> [DATASET CONTENT]
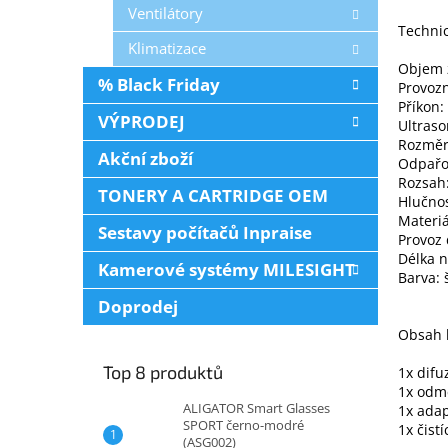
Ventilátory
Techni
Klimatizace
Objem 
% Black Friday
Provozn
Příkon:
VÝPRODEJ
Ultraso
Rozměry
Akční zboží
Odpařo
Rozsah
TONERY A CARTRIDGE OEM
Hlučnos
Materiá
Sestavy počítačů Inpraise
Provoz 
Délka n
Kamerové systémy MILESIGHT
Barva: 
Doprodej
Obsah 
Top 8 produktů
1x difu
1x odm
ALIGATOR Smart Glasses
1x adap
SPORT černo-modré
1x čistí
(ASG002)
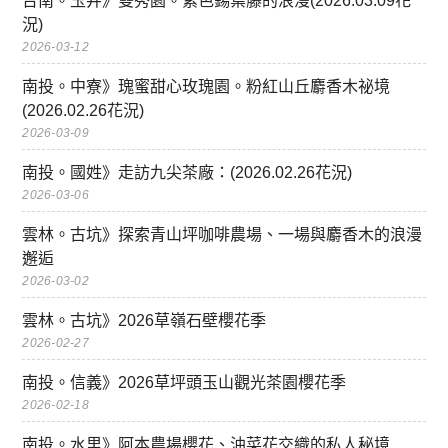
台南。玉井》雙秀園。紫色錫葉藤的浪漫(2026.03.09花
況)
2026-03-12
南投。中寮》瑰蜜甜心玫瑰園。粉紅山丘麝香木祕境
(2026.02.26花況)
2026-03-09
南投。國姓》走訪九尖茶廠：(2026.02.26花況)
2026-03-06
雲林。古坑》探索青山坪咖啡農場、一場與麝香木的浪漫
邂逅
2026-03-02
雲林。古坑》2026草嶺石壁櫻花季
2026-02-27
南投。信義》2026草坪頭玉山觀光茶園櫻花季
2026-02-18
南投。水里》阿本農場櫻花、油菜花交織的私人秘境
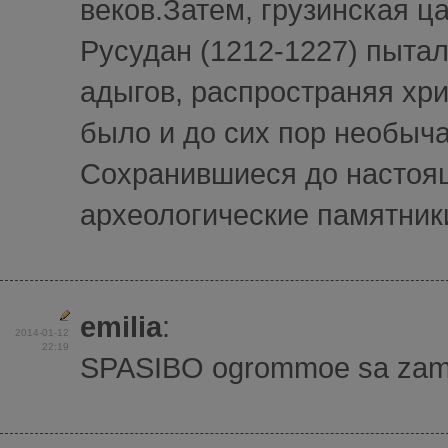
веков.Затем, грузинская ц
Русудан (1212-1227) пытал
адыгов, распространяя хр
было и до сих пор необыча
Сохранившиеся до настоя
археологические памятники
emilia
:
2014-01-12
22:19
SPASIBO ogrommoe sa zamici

> [JOB ITEM]
Word for word, repeat the lines of data above, omitting every picture.

> [ANSWER SECTION]
Ventilátory
Techni
Klimatizace
Objem 
% Black Friday
Provozn
Příkon:
VÝPRODEJ
Ultraso
Rozměry
Akční zboží
Odpařo
Rozsah
TONERY A CARTRIDGE OEM
Hlučnos
Materiá
Sestavy počítačů Inpraise
Provoz 
Délka n
Kamerové systémy MILESIGHT
Barva: 
Doprodej
Obsah 
Top 8 produktů
1x difu
1x odm
ALIGATOR Smart Glasses
1x adap
SPORT černo-modré
1x čistí
(ASG002)
台南。玉井》雙秀園。紫色錫葉藤的浪漫(2026.03.09花
況)
2026-03-12
南投。中寮》瑰蜜甜心玫瑰園。粉紅山丘麝香木祕境
(2026.02.26花況)
2026-03-09
南投。國姓》走訪九尖茶廠：(2026.02.26花況)
2026-03-06
雲林。古坑》探索青山坪咖啡農場、一場與麝香木的浪漫
邂逅
2026-03-02
雲林。古坑》2026草嶺石壁櫻花季
2026-02-27
南投。信義》2026草坪頭玉山觀光茶園櫻花季
2026-02-18
南投。水里》阿本農場櫻花、油菜花交織的私人秘境
веков.Затем, грузинская ц
Русудан (1212-1227) пытал
адыгов, распространяя хр
было и до сих пор необыча
Сохранившиеся до настоя
археологические памятники
emilia
:
2014-01-12
22:19
SPASIBO ogrommoe sa zamici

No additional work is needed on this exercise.